10:39 AM, 15th June 2021, About 2 months ago 9
My tenant friend and work colleague fell and died on his Landlord’s Stairs. This is the letter that I propose sending to the local council.
“During the Christmas week of 2020, T fell down the exterior iron stairs at Flat 35b **********, which gives access to a number of bedsits (usually termed as HMOs). He was airlifted to hospital and died of severe head injuries shortly after.
“The local community police officer arranged a meeting with T’s wife, me (friend/employer) and the owner plus one of the other occupants. The community officer, Ms PCSO and I were let in by one of the occupiers. The Landlord did not even have the decency to turn up!
On inspection, I noticed that there were a number of rooms at this – third-floor level – and when questioned the occupier reluctantly confirmed that they were all occupied. I asked him some other questions about the tenure, but he refused to answer and repaired to his room.
“I discussed the health and safety issue with the PCSO but she said that she was only there to get us in and observe while T’s wife retrieved some of his personal possessions.
“I assumed, incorrectly it seems, that an official inquiry would be set up by the police.
“This 4-level building clearly comes under the HMO regulations if let out and flat B clearly had 4 let out rooms.

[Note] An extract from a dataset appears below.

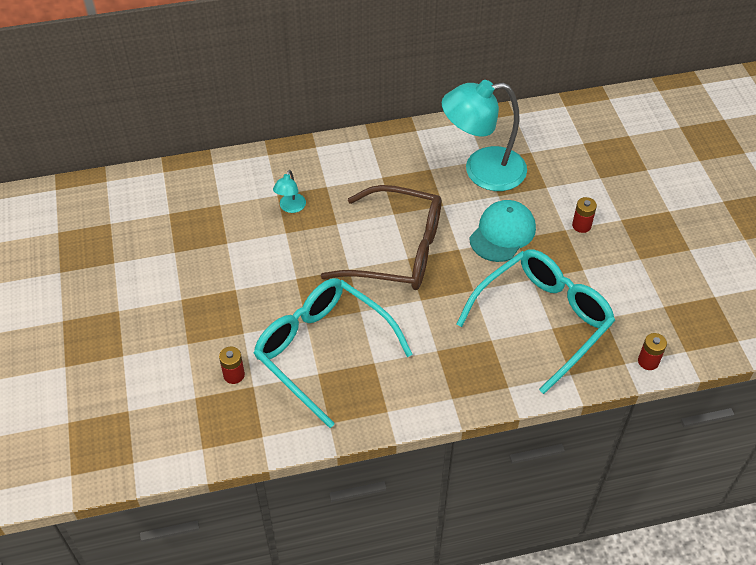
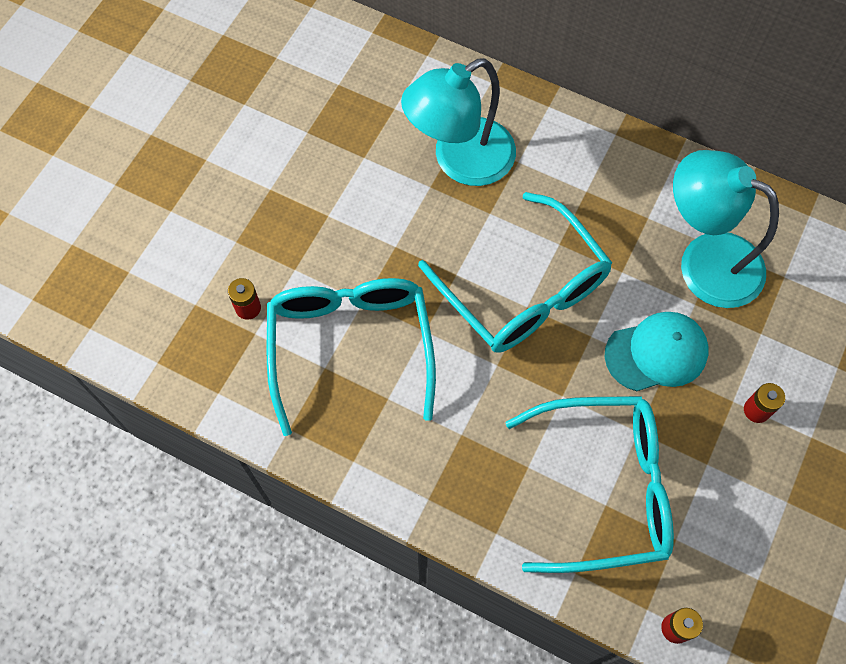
camera: 40 degrees right, 15 degrees up
turquoise lamp [273,170,306,213] -> turquoise lamp [401,58,516,186], size x2.38
brown glasses [320,185,441,290] -> turquoise glasses [418,192,612,353]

“Additionally, T gave Mr Occupier (a tenant acting as Landlord’s agent) a £390 deposit which after the accident, £90 was heartlessly deducted to cover the cost of carpet cleaning and non-return of the keys (which in fact were being held back by the police).”
My question is; the deposit does not appear to have been registered in a government-approved tenancy deposit scheme and therefore is his beneficiary entitled to 3 times the deposit plus the full deposit because of this oversight?
Also, does the Landlord or acting Landlord have a legal obligation to perform certain functions, one of which is to protect the deposit & provide the prescribed information alongside that protection? And does not protecting the deposit mean that there are no circumstances under which T can keep ANY of it and is maybe liable to penalties?
Additionally, there are twenty steps in all, which include one unequally spaced concrete step at ground level, 15 open backed and 4 at the top – with enclosed backs – leading to the only landing. There are no yellow nosings. https://imgur.com/a/Jfrmkgv illustrates
I found this on the internet, which might help my case;
EXTERNAL STAIRCASES AND STEPS
● Staircases and steps should be constructed and be in such a condition to prevent occupants tripping or falling. Staircases should have adequate handrails, guarding and lighting. There should be no projections into or obstruction on a staircase.
● Staircases should be protected from adverse weather conditions and should be of a non-slip nature. There should be no open risers on staircases.
I am a retiring Landlord myself and apart from not installing safety landings, registering the deposit and HMO. I wouldn’t dream of making a deduction of any kind when the tenant had only resided with me for less than 2-weeks and fell down my stairs.
I would appreciate your comments on where I should go from here.